Use the receive operation to list contacts, search by email, or pull records for downstream segmentation workflows. Pagination and filtering are important when datasets grow, so include limit and offset or search parameters in repeatable runs.

const baseUrl = "https://api.example.com/api/v1";
const tenantId = "<TENANT_ID>";
const apiKey = "<API_KEY>";

type ContactRecord = { id?: string; email?: string; firstName?: string; lastName?: string };

async function listActiveCampaignContacts(integrationId: string): Promise<ContactRecord[]> {
  const response = await fetch(
    `${baseUrl}/integrations/${encodeURIComponent(integrationId)}/execute`,
    {
      method: "POST",
      headers: {
        "X-API-Key": apiKey,
        "X-Tenant-ID": tenantId,
        "Content-Type": "application/json",
      },
      body: JSON.stringify({
        operation: "receive",
        endpoint: "contacts",
        query: {
          limit: 20,
          offset: 0,
          search: "example.com",
        },
      }),
    }
  );

  if (!response.ok) throw new Error(`Request failed: ${response.status}`);
  const payload = (await response.json()) as {
    success?: boolean;
    data?: { data?: ContactRecord[]; message_count?: number; total_size?: number };
  };
  if (!payload.data?.data) throw new Error("Missing contacts payload");
  return payload.data.data;
}
{
  "success": true,
  "data": {
    "message_count": 2,
    "data": [
      { "id": "1", "email": "jordan.lee@example.com" },
      { "id": "2", "email": "sam.park@example.com" }
    ],
    "total_size": 2
  }
}

Validate integration health and reliability

Run the test operation whenever you rotate API keys or update account-level API settings. Most failures come from invalid credentials, incorrect base URL configuration, or bursty request patterns that trigger throttling. The connector applies local rate limiting (~10 requests per second) but does not automatically retry HTTP 429 responses.
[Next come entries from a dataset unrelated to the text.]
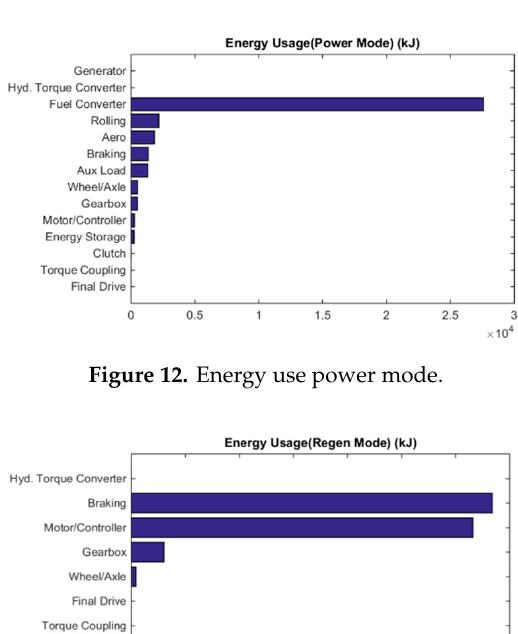
Figure 11. Motor torque-speed.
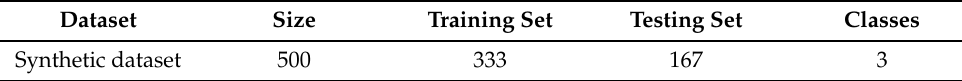
Table 1. The summary of Synthetic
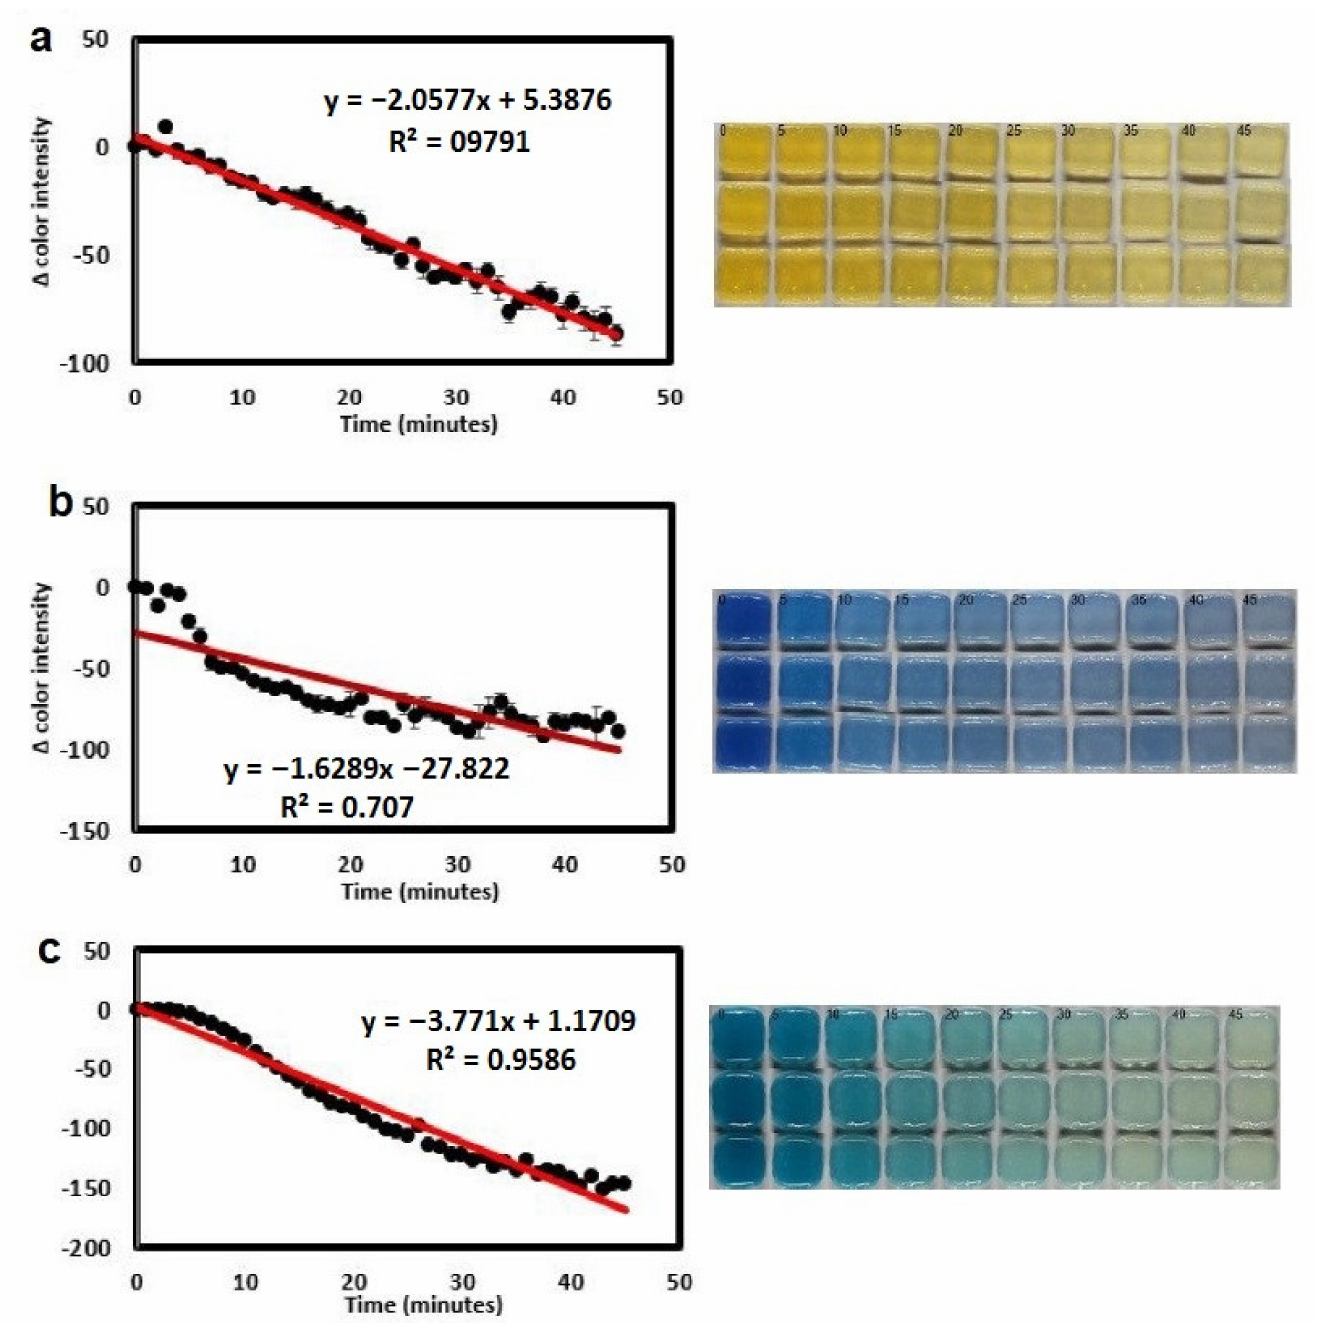
Figure 14. Colorimetric response showing discoloration resulting from the photocatalytic degradation of the three dyes following 45 min exposure for sensors for methyl orange ( a ); %RSD Minimum = 2.80, Maximum = 12.54, Mean = 6.15, methylene blue ( b ); %RSD Min = 3.18, Max = 14.21, Mean = 6.83, and malachite green ( c ) sensors; %RSD Min = 0.26, Max = 17.60, Mean = 3.14. Copyright 2020 ACS. Reprinted with permission from ref.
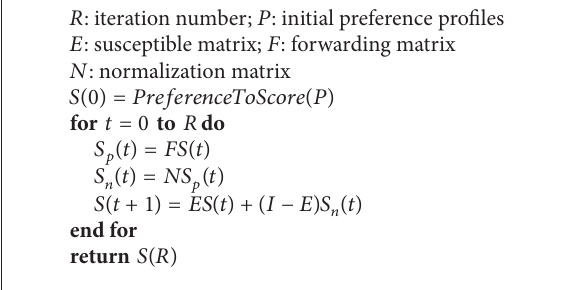
Algorithm 1: Preference propagation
curl -X POST "https://api.example.com/api/v1/integrations/<ENTITY_ID>/execute" \
  -H "X-API-Key: <API_KEY>" \
  -H "X-Tenant-ID: <TENANT_ID>" \
  -H "Content-Type: application/json" \
  -d '{
    "operation": "test"
  }'
{
  "success": true,
  "data": {
    "message": "ActiveCampaign connection test successful",
    "details": {
      "api_base_url": "https://<ACCOUNT>.api-us1.com/api/3"
    }
  }
}

Sync and batch operations

Use sync to run an optional outbound send followed by an optional inbound receive in one call. Empty outbound/inbound objects are skipped (legacy empty() semantics).

Use batch to run multiple send/receive sub-operations sequentially. Each item uses operation (or type) and data (or sibling fields as callData). Failed items are recorded per index; the batch succeeds when at least one sub-operation succeeds.

Additional references

For endpoint-specific payload details, review the ActiveCampaign API overview and ActiveCampaign API reference. Keeping field mappings aligned with current API schema helps prevent unexpected sync failures.